January 15, 2019, Salt Lake City, Utah

Piper PA-28-140 Cherokee 140

At about 1050 Mountain time, the airplane landed hard on a road following a partial loss of engine power during a go-around. The solo commercial pilot was not injured. The airplane sustained substantial damage to its landing gear and right wing. Visual conditions prevailed.

While on final approach, the airplane was high, so the pilot initiated a forward slip to lose altitude. He reduced the throttle but instead of decreasing, engine rpm increased. The pilot opted to initiate a go-around to troubleshoot the problem, retracted the flaps and added full throttle control. The engine would only develop about 1500 rpm, however, which was not sufficient to maintain altitude. The airplane continued beyond the runway and subsequently landed on the road.

January 17, 2019, Ellensburg, Wash.

Piper PA-23-250 Aztec

The airplane impacted terrain at about 1645 Pacific time. The solo commercial pilot was fatally injured and the airplane was destroyed. Visual conditions prevailed.

A witness about 2300 feet from the accident site reported observing the airplane about 200—300 feet above the ground, “diving down sideways.” Another witness reported seeing the airplane at about 300 feet AGL and heard the engines “gunning.” He observed the air plane impact the ground at about a 45-degree angle, right-wing low.

January 18, 2019, Beechwood, Wis.

Piper PA-24-250 Comanche 250

At about 1520 Central time, the airplane was substantially damaged during a forced landing after a partial loss of engine power. The solo private pilot sustained minor injuries. Visual conditions prevailed.

The pilot was cruising at 3000 feet MSL when he noticed the carburetor temperature gauge moving through the yellow arc (cooling) toward the red arc (getting colder). About the same time, the engine began to lose power and rpm was dropping. The pilot performed remedial actions and, after applying carburetor heat, engine roughness worsened. With only partial power, the pilot selected a field for a gear-up forced landing.

January 19, 2019, Keshena, Wis.

Stinson 108 Voyager

The airplane impacted trees and a road at about 1130 Central time during a forced landing. The pilot and one passenger sustained serious injuries and two passengers sustained minor injuries. The airplane sustained substantial damage. Visual conditions prevailed.

While in cruise, the engine experienced a momentary and substantial loss of rpm. The pilot enrichened the mixture, activated the carburetor heat and switched fuel tanks. The engine recovered and the pilot left the carburetor heat on for about three minutes, then slowly turned it off. About two minutes after the carburetor heat was turned off, the engine ceased producing power. The pilot reported that once the engine stopped, it did not “windmill” and the starter would not engage. An asphalt road with trees on both sides was chosen for a forced landing. During the landing, the airplane impacted the trees and bounced on the road, coming to rest upside down on a snow-covered embankment.

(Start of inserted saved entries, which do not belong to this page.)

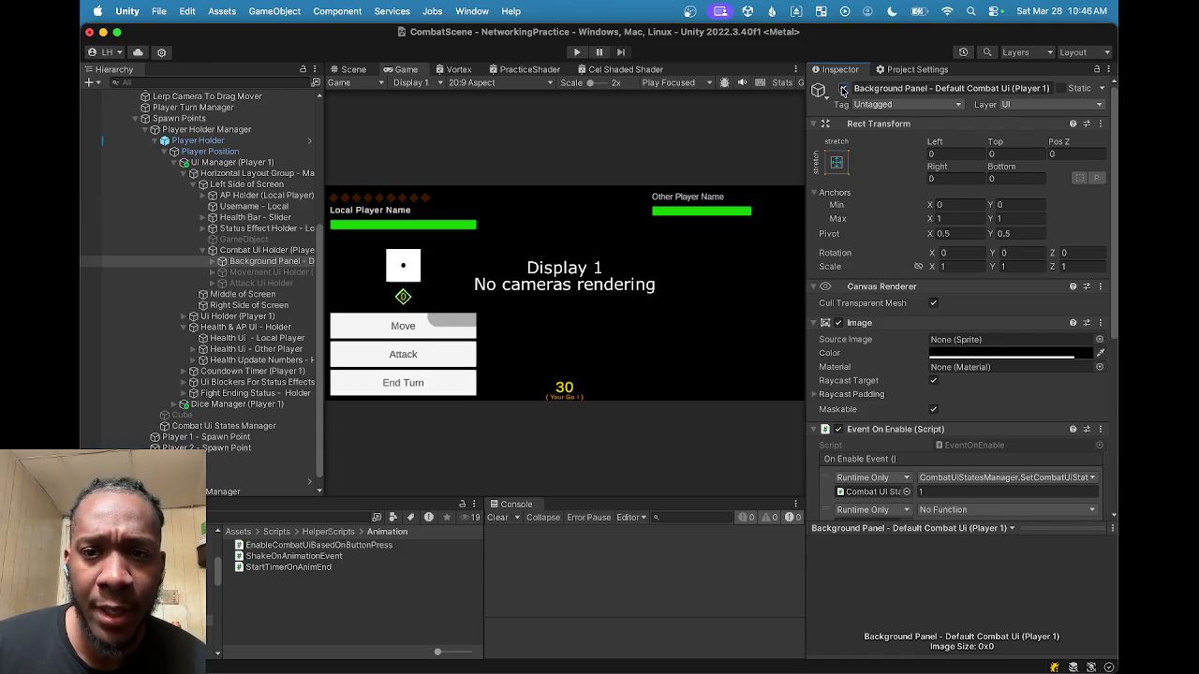
left_click(842, 89)
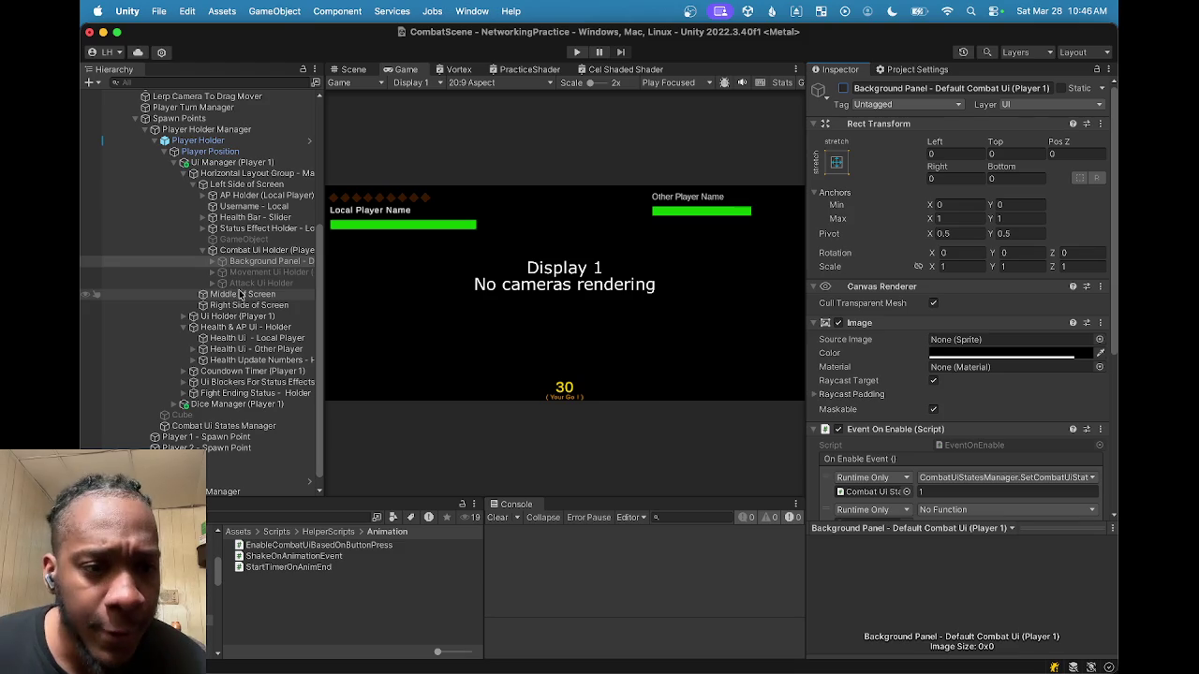
Step: Enable the Attack Ui Holder and return to the Scene view
left_click(251, 283)
left_click(841, 89)
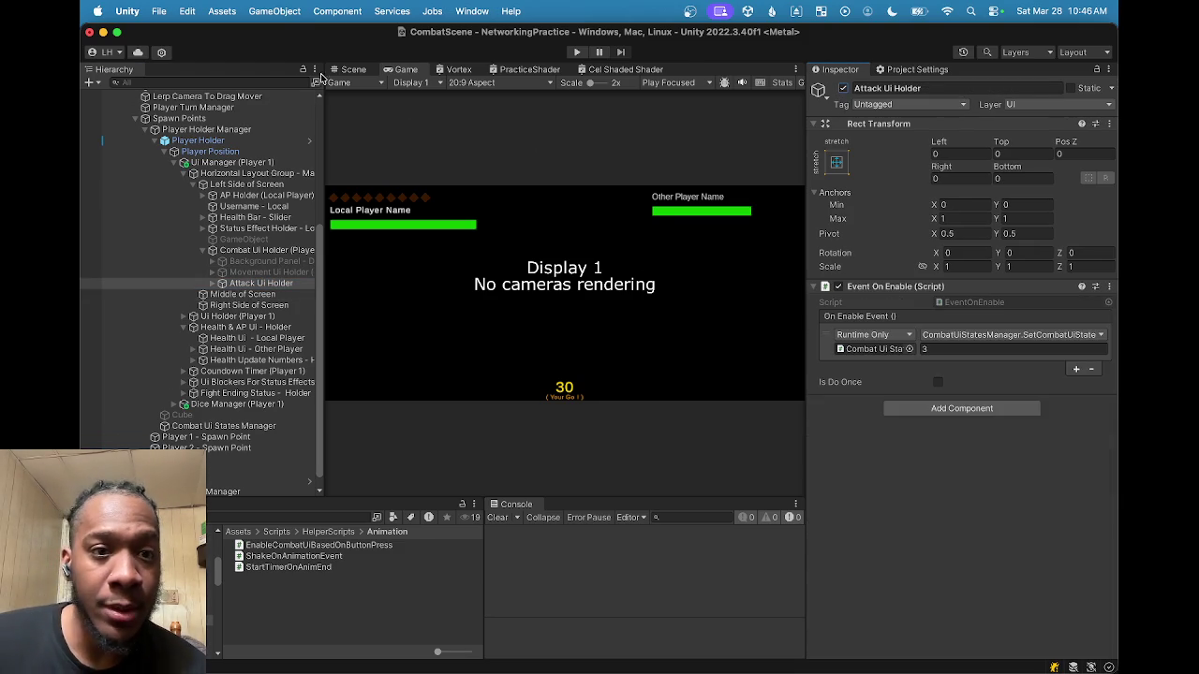
left_click(337, 71)
scroll(601, 367, "down", 5)
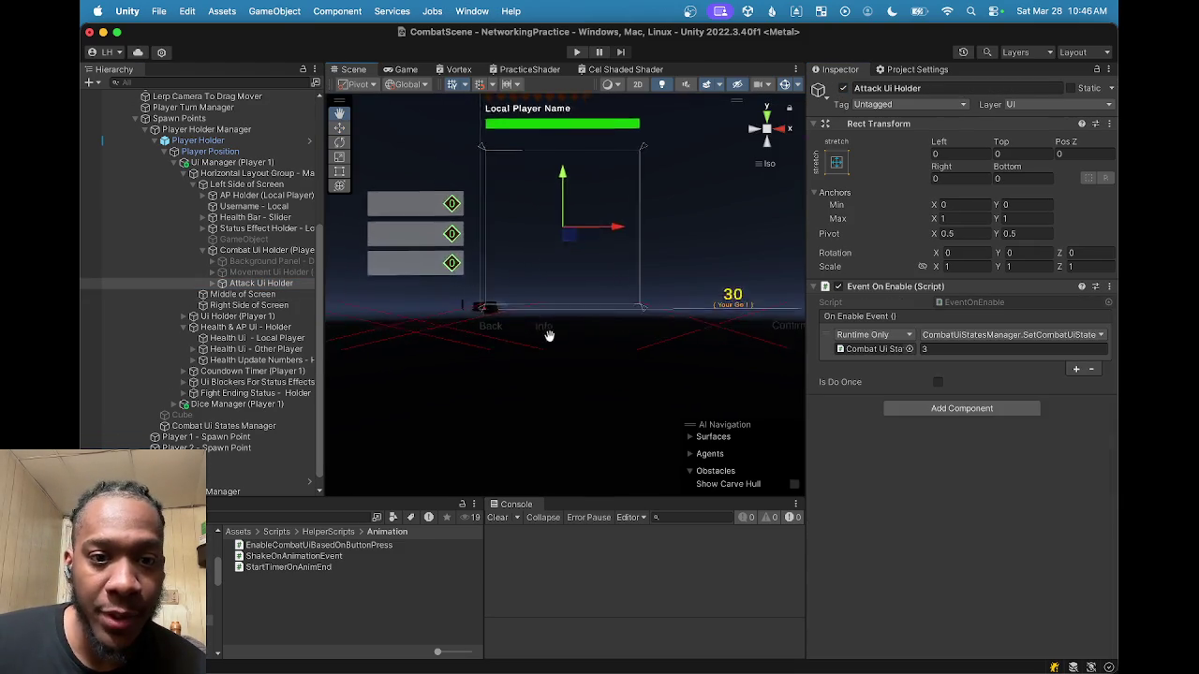
Step: Look over the ability buttons in the scene, step away to OBS, then bring Unity back
mouse_move(572, 337)
left_mouse_down()
mouse_move(503, 275)
mouse_move(553, 352)
left_mouse_up()
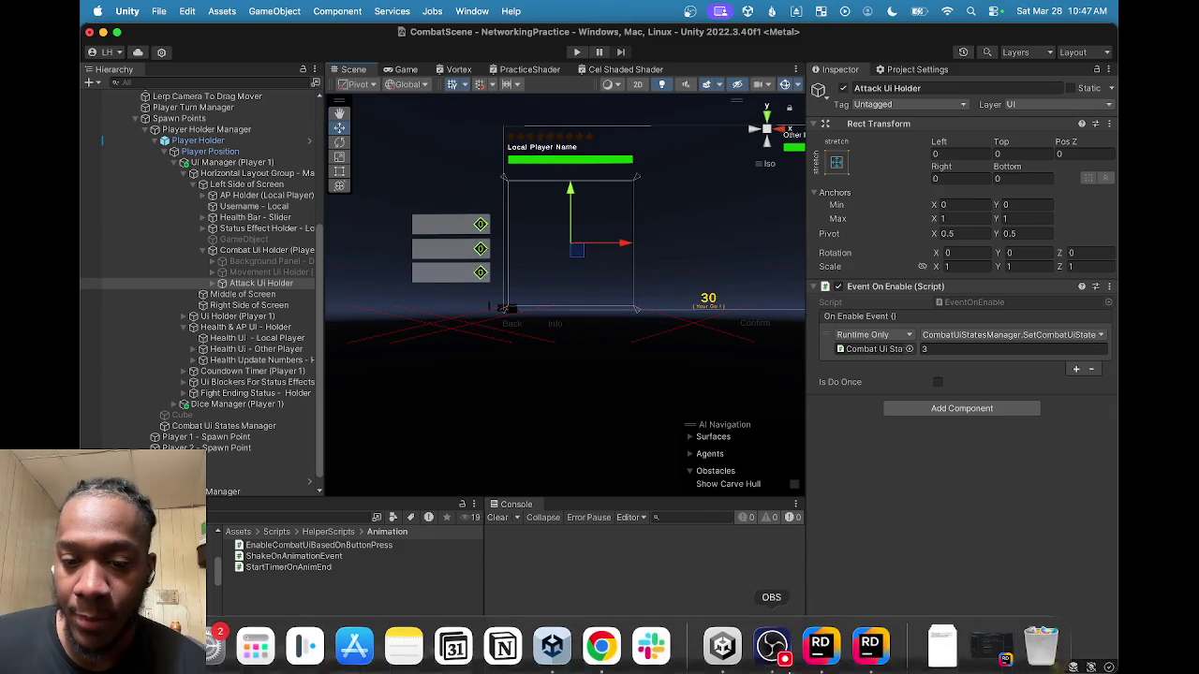
left_click(771, 655)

January 21, 2019, Kidron, Ohio

Douglas DC-3C

At about 0912 Eastern time, the airplane was substantially damaged during a takeoff attempt. The captain and first officer were fatally injured and the airplane sustained substantial damage. Visual conditions prevailed for the positioning flight.

A witness observed the airplane lift off about a third of the way down the runway. Soon after it became airborne, white smoke was seen coming out of the left engine. The airplane began to veer to the left and did not climb normally. The witness watched the airplane descend over a building until he lost sight of it. The airplane struck power lines and trees before impacting the ground and came to rest about 200 yards beyond the runway’s departure end.